Passage for review -
Some Progress in Therapy, But Still a Devastating Disease: Hepatorenal Syndrome
How can hepatorenal syndrome best be prevented in the primary care setting?
The combination of acute/subacute renal failure in the setting of cirrhosis can be caused by many factors, but one entity—hepatorenal syndrome (HRS)—is the most serious, with a prohibitive prognosis. Although it is considered a subspecialty disease—managed by gastroenterologists-hepatologists and nephrologists—it can be prevented, in some instances, through informed primary care. A recent “Top Paper” provides an important perspective.1
HEPATORENAL SYNDROME: AN OVERVIEW
HRS is an accompaniment of severe cirrhosis leading to splanchnic arterial vasodilatation as a result of increased nitric oxide. The secondary vasodilatation stimulates the renin-angiotensin-aldosterone system as well as the sympathetic nervous system and vasopressin. The kidney is vasoconstricted by these events, so blood flow and glomerular filtration rate decline. Recent studies have also implicated a decrease in cardiac and adrenal function.1
Modifications in the criteria for the diagnosis of HRS since 2007 are1,2:
•Creatinine clearance is no longer used for diagnosis.

Activity list -
1. In the hepatorenal syndrome article, what causes the splanchnic arterial vasodilatation?
2. From the hepatorenal syndrome article, copy the words from "Some Progress in" up to and including "primary care setting?".

Source data -

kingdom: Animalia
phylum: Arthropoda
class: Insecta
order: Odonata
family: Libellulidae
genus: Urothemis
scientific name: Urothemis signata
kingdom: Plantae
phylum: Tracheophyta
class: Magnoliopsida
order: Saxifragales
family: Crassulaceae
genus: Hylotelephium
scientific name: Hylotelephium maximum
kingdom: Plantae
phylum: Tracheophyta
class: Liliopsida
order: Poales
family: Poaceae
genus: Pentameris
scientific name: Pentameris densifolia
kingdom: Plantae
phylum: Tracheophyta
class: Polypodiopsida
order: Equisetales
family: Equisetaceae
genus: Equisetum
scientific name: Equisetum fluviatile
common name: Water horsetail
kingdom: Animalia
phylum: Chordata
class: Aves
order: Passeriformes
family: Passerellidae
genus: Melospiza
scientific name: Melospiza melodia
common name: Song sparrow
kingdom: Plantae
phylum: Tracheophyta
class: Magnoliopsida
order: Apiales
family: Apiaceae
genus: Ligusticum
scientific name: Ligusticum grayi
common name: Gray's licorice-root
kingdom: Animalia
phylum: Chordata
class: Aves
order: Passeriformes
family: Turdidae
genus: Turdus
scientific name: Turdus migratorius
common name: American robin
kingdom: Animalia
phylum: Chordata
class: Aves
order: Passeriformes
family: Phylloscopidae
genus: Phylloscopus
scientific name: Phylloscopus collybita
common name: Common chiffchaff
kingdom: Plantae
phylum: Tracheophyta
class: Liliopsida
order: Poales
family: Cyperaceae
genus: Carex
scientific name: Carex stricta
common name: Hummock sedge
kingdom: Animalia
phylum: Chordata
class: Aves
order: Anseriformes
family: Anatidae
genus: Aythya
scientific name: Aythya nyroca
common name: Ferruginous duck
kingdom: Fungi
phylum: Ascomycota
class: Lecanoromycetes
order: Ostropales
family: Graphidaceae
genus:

Written responses -
1. Increased nitric oxide.

2.
Some Progress in Therapy, But Still a Devastating Disease: Hepatorenal Syndrome
How can hepatorenal syndrome best be prevented in the primary care setting?